• **Task objective**: Reproduce the passage on the pipeline emissions review, word for word.

• **Passage shown**:
----
NEB spokeswoman Sarah Kiley said the board typically considers direct emissions from the construction and operation of a pipeline, such as from pump stations and marine terminal activities.
In this case, she said the board broadened the scope of its review of the Energy East and Eastern Mainline projects due to “increasing public interest” in greenhouse gas emissions and the federal government’s interest in assessing upstream emissions associated with major pipelines.
Kiley said upstream emissions include activities before the oil would reach the pipeline, such as emissions created in producing oil, whereas downstream emissions refer to activities once the oil has left the pipeline like the refining and combustion of the oil.
McCuaig-Boyd said Alberta’s climate plan, cited by Prime Minister Justin Trudeau in his approval of two new pipelines last fall, should satisfy concerns about upstream emissions.
----
[Stored data entries]
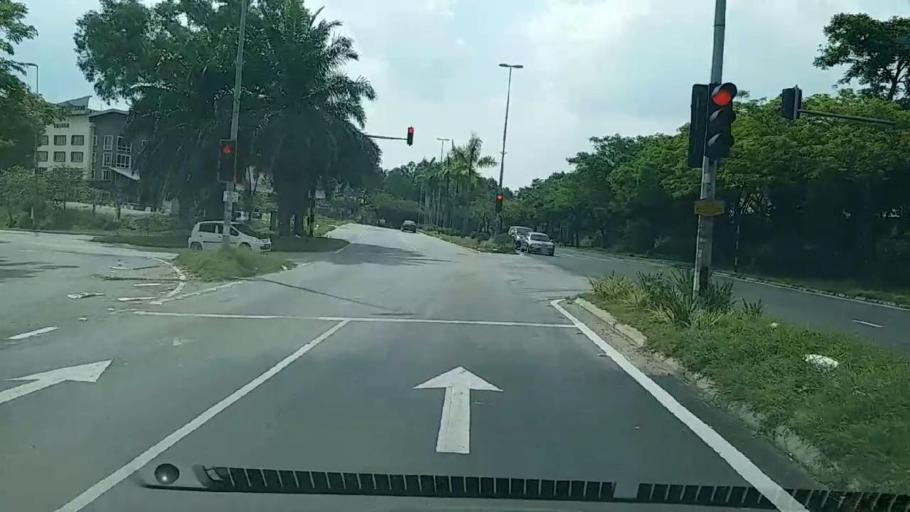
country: MY
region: Putrajaya
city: Putrajaya
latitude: 2.9651
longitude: 101.6157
----
• **Result for this task**:
NEB spokeswoman Sarah Kiley said the board typically considers direct emissions from the construction and operation of a pipeline, such as from pump stations and marine terminal activities.
In this case, she said the board broadened the scope of its review of the Energy East and Eastern Mainline projects due to “increasing public interest” in greenhouse gas emissions and the federal government’s interest in assessing upstream emissions associated with major pipelines.
Kiley said upstream emissions include activities before the oil would reach the pipeline, such as emissions created in producing oil, whereas downstream emissions refer to activities once the oil has left the pipeline like the refining and combustion of the oil.
McCuaig-Boyd said Alberta’s climate plan, cited by Prime Minister Justin Trudeau in his approval of two new pipelines last fall, should satisfy concerns about upstream emissions.